**TASK PROMPT:**
Below are records with pictures. Reproduce exactly the lines from the line with "FIGURE10 Complexity loss" to the line with "Table 1: Mean", inclusive, and leave each picture out.

**Dataset entries:**
::::::::

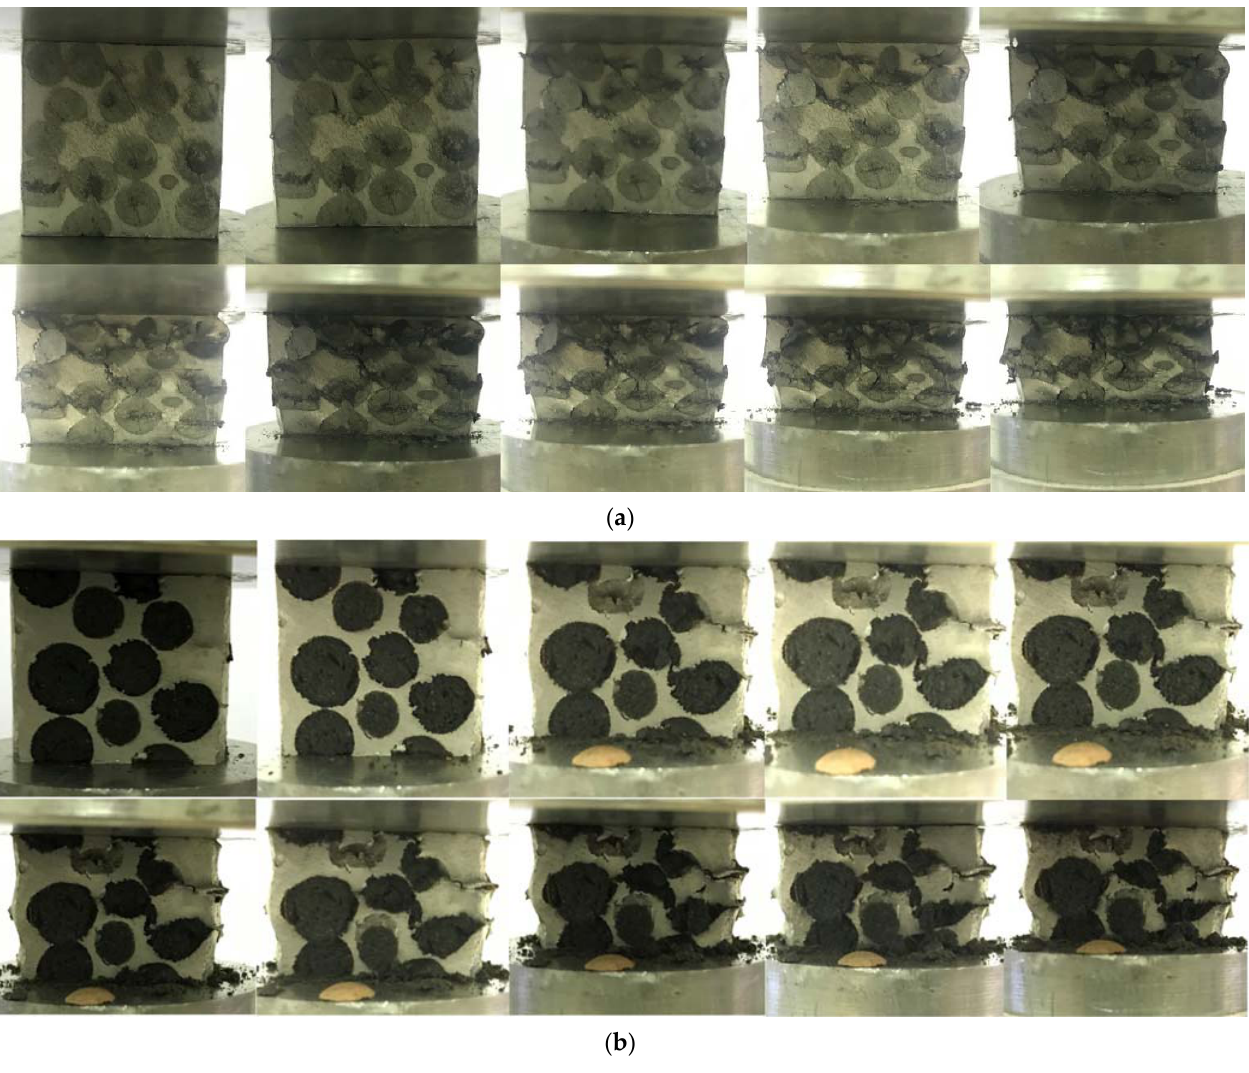
Figure 8. Deformation sequence from 0% strain in 5% steps from top left to right and down: ( a ) Al-EAn and ( b ) Al-ECn.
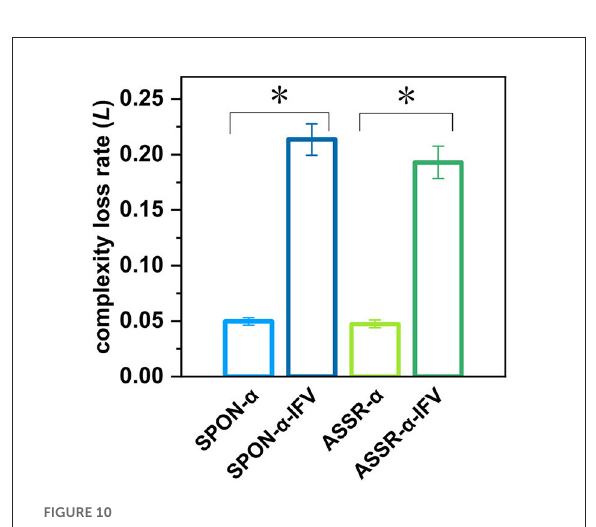
FIGURE10 Complexity loss rates of SPON- α , ASSR- α , SPON- α -IFV, and ASSR- α -IFV from all subjects and channels. See Section 2.5 for the definitions of terms. The sign * indicates significance at p <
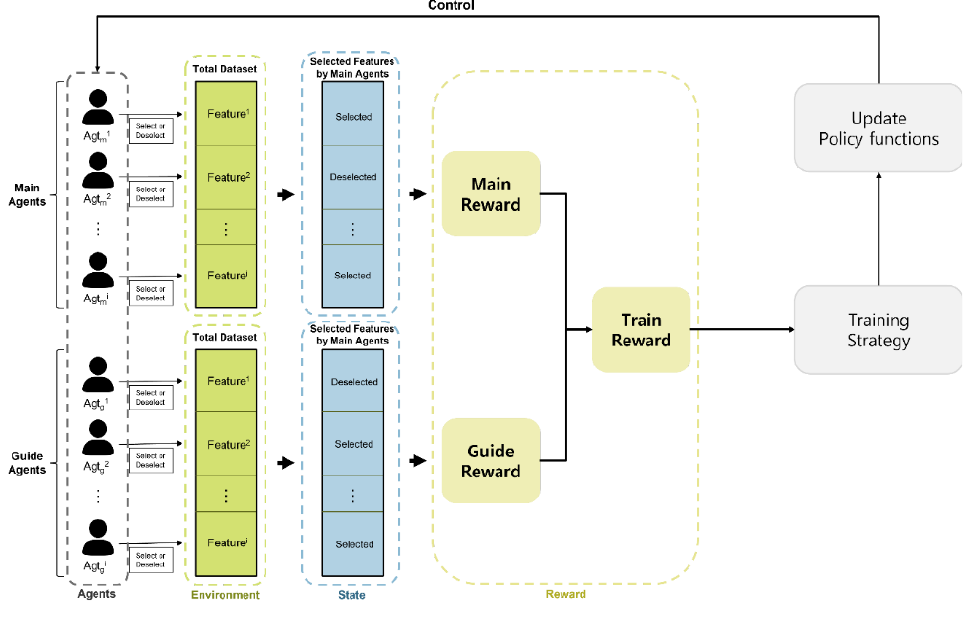
Figure 2. Framework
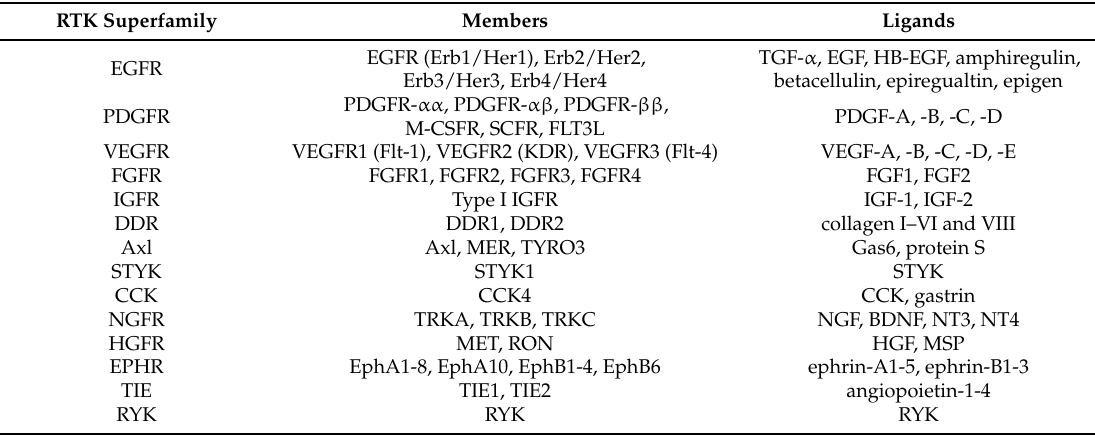
Table 1. Classification of receptor tyrosine kinases (RTKs) superfamilies and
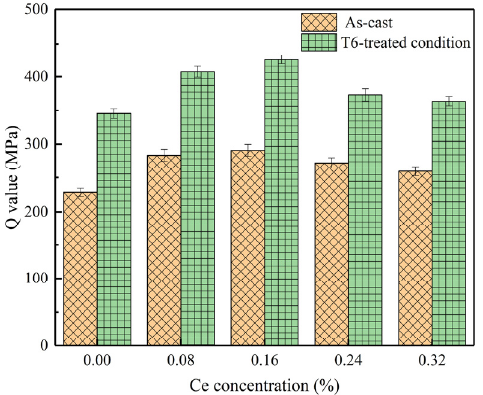
Figure 14. Q value of the experimental steel treated by different processes.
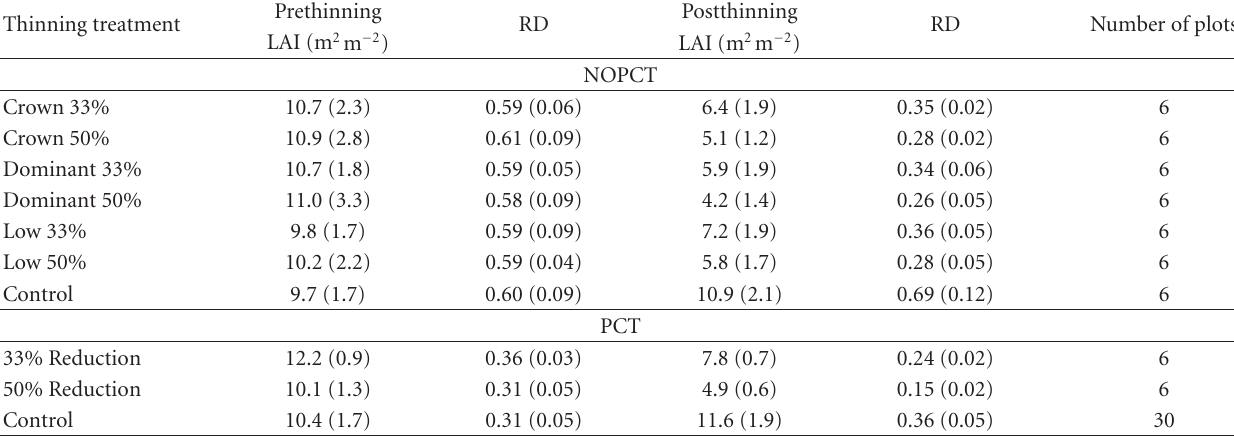
Table 1: Mean (standard deviation) and sample size by treatment type and thinning history for pre- and postthinning leaf area index (LAI) and relative density a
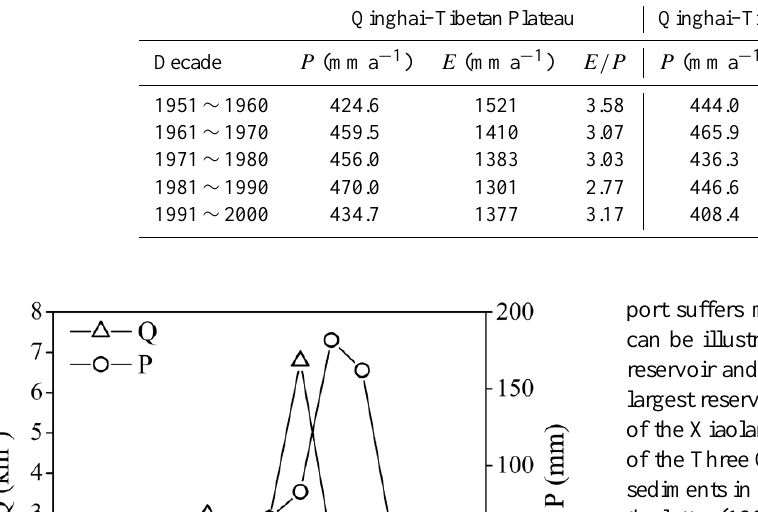
Table 2. Decadal averages of precipitation and evaporation. P is annual precipitation, E denotes annual pan evaporation, E/P is the ratio of the evaporation to precipitation, which shows the dryness of the climate. Data quoted from Yang et al. (2004). Qinghai–Tibetan Plateau Qinghai–Tibetan Plateau and Loess Plateau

::::::::

**ANSWER SPACE:**
FIGURE10 Complexity loss rates of SPON- α , ASSR- α , SPON- α -IFV, and ASSR- α -IFV from all subjects and channels. See Section 2.5 for the definitions of terms. The sign * indicates significance at p <
Figure 2. Framework
Table 1. Classification of receptor tyrosine kinases (RTKs) superfamilies and
Figure 14. Q value of the experimental steel treated by different processes.
Table 1: Mean (standard deviation) and sample size by treatment type and thinning history for pre- and postthinning leaf area index (LAI) and relative density a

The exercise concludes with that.